Former Conservative peer Lord Taylor of Warwick has been jailed for 12 months for falsely claiming £11,277 in parliamentary expenses.
He claimed for travel between a home he used in Oxford and Westminster, as well for overnight stays in London.
The 58-year-old said he had made the false claims "in lieu of a salary", and had been acting on colleagues' advice.
Jailing him, judge Mr Justice Saunders said the expenses scandal had "left an indelible stain on Parliament".
Taylor, who was Britain's first black Conservative peer and a former barrister and radio and TV presenter, listed his main residence as a home in Oxford, which was owned by his nephew, while he actually lived in a flat in Ealing, west London.

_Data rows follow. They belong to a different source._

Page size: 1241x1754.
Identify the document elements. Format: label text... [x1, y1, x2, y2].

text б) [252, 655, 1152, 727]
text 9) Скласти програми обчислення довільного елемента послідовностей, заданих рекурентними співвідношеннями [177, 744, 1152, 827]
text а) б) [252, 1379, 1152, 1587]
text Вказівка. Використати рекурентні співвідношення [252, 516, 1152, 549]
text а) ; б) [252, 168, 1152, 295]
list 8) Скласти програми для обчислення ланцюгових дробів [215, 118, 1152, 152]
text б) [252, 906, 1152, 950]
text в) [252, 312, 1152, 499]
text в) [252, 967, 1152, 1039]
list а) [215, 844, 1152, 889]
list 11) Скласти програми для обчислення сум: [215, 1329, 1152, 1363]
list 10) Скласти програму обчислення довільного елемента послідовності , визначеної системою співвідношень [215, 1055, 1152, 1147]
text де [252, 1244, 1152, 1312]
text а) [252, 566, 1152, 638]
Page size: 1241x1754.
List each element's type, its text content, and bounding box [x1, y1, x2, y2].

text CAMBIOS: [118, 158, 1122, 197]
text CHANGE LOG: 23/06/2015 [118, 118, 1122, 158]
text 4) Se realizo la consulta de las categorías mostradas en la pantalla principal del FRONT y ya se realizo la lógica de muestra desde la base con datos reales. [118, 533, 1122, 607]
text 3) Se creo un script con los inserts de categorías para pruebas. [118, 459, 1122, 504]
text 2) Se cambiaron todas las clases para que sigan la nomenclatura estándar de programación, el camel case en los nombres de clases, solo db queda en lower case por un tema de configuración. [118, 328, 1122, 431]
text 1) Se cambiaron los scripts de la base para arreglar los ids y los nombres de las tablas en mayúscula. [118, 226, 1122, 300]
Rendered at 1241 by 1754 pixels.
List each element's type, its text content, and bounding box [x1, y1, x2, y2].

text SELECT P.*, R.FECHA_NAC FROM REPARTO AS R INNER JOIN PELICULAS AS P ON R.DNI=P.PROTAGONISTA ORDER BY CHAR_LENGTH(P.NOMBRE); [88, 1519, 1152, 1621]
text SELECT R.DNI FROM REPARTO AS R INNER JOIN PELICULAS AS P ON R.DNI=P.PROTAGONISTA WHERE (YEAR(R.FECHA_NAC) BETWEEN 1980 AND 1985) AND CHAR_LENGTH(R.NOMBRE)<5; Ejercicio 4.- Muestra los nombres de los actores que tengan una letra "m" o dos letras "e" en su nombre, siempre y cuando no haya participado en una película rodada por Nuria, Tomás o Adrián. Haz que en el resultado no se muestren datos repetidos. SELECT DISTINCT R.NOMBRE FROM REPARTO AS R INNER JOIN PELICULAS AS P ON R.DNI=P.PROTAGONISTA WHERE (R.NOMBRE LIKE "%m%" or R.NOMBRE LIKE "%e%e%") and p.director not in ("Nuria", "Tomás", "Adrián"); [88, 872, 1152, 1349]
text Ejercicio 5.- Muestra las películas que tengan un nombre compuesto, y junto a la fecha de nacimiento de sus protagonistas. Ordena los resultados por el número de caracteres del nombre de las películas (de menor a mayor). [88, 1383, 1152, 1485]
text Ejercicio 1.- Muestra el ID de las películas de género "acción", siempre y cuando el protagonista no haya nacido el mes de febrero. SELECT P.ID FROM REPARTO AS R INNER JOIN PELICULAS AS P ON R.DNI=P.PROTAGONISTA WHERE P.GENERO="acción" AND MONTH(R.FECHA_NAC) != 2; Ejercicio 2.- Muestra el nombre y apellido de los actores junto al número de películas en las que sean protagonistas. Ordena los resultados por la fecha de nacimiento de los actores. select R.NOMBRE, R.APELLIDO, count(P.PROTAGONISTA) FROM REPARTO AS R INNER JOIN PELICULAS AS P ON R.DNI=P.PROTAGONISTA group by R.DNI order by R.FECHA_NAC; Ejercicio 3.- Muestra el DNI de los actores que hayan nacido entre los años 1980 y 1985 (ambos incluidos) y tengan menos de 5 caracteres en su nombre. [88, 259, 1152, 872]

He pleaded not guilty to the charges - saying had been told by senior peers it was normal practice to make false expenses claims - but was convicted in January.
'Breach of trust'
His legal team argued that he should not face prison because, as a peer, his crimes were less serious than those of MPs found guilty over their expenses.
His barrister said he had committed "a single monumental error of judgment" and a custodial term would "destroy him", adding that: "Every fibre of Taylor is motivated by public service."
Mr Justice Saunders acknowledged that the Lords expenses scheme "lacked clarity" and was treated by some peers as an allowance which they were entitled to claim in full.
He also said the "truly remarkable" tributes contained in a series of character references showed the peer was a role model to many young people.
But the judge said Taylor had lied to journalists investigating his expenses and lied while giving evidence to the jury during his trial.
"The expenses scheme in the House of Lords was based on trust," he said.
"Peers certified that their claims were accurate. They were not required to provide proof. It was considered that people who achieved a peerage could be relied on to be honest.
"Making false claims involved a breach of a high degree of trust."
He added: "Lord Taylor has now told the probation officer that he fully accepts that he is guilty of the offences and has expressed regret and remorse for what he has done.
"While it is to his credit that Lord Taylor admits his guilt, it does mean that he accepts that he wasn't telling the truth on oath in the witness box."
Taylor's lawyers, IBB Solicitors, said afterwards he was "distraught" at being jailed.
But they added: "Upon his release he will continue to serve the public, as he has done for the past 20 years, with the charitable organisations he has worked for."
Following the sentencing, it was revealed that about 15 of Taylor's fellow peers refused to give evidence to support his defence.
During the trial, Taylor said he had relied on the advice of Lord Colwyn, the long-standing hereditary peer and deputy speaker of the Lords, when submitting his expenses claims - something Lord Colwyn denied.
Taylor is the latest in a series of politicians to be jailed for expenses fraud.
Former Labour MP Jim Devine was given a 16-month term after also pleading not guilty. His fellow former Labour members Eric Illsley, David Chaytor and Elliot Morley all pleaded guilty and were jailed for 12, 18 and 16 months respectively.
Illsley and Chaytor have already been released from jail after serving less than a third of their sentences although they have been tagged and subject to home detention curfews.
Lord Hanningfield, another former Conservative peer, was convicted last week and is awaiting sentence.